Over the last several months, IGIS has been working to collect, digitize and spatially reference historical project data from the RECs. Recently, we were given some very detailed data for projects at the Hopland REC dating back to 1952. Unfortunately, the data came in the form of two binders filled with typed annual project lists, well over one hundred pages in all. Somehow I needed to find a way to get all of these historical projects into a database that could then be attached to our existing spatial data sets.
First off, I tried the manual entry route, simply typing each project entry from the historical lists into the database. I quickly realized that with my mediocre typing skills, this approach would take far too long and be incredibly frustrating, so I decided to search for a technological solution to speed up the process and Optical Character Recognition (OCR) software seemed like an obvious path to take.
There are numerous web-based OCR options out there that are both free and reasonably accurate, but they all seem to limit you to upload and convert a single page of text at a time. If you just have a page or two of text that you need to work with, that would be fine, but it's a less than optimal solution for processing very large amounts of data.
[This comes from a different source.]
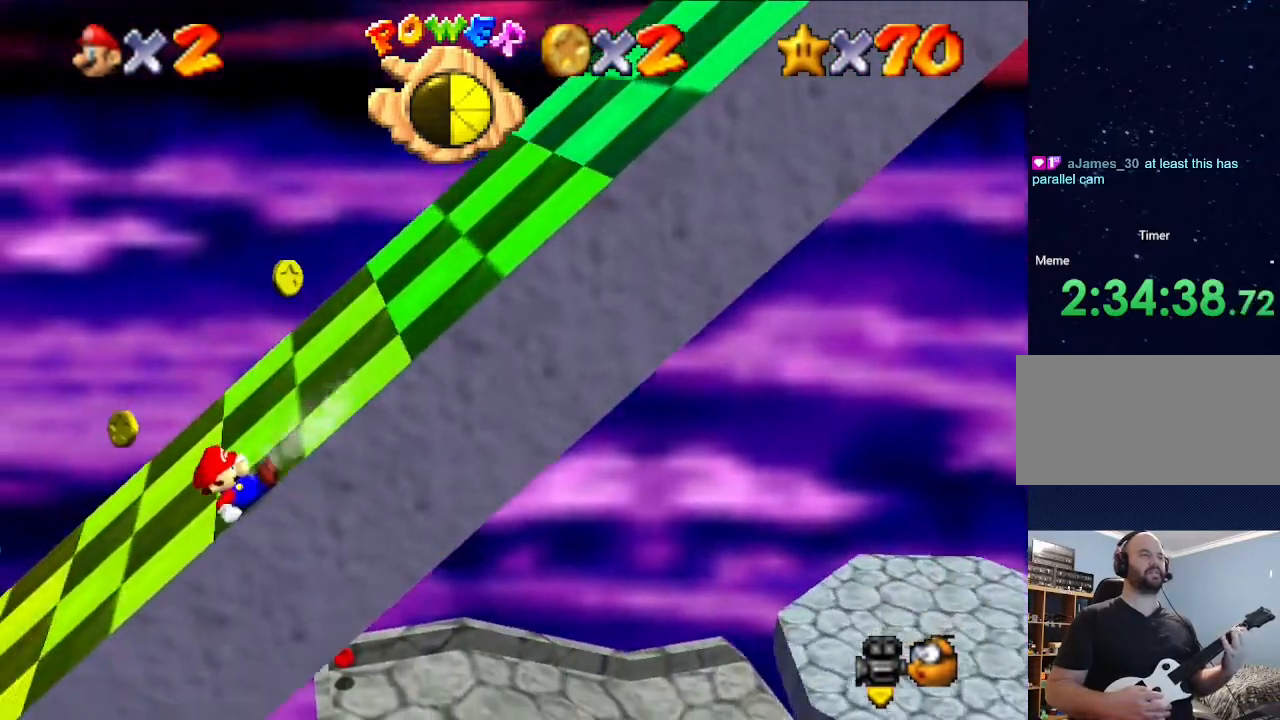
{"buttons": [], "left_stick": "center", "events": []}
Fortunately, I discovered that Drive, Google's free cloud storage site, will automatically detect text and perform OCR on any pdf that you upload. The process is incredibly simple, fast and also quite accurate. The formatting was not always perfect, and it seemed to have issues with certain numbers and symbols, but in a very short time, I had all my data loaded into Google Drive and converted to real text that I could simply copy and paste into my database. It drastically cut the time it took to complete the project and I would recommend anyone who needs to do OCR on large datasets to check out Google Drive.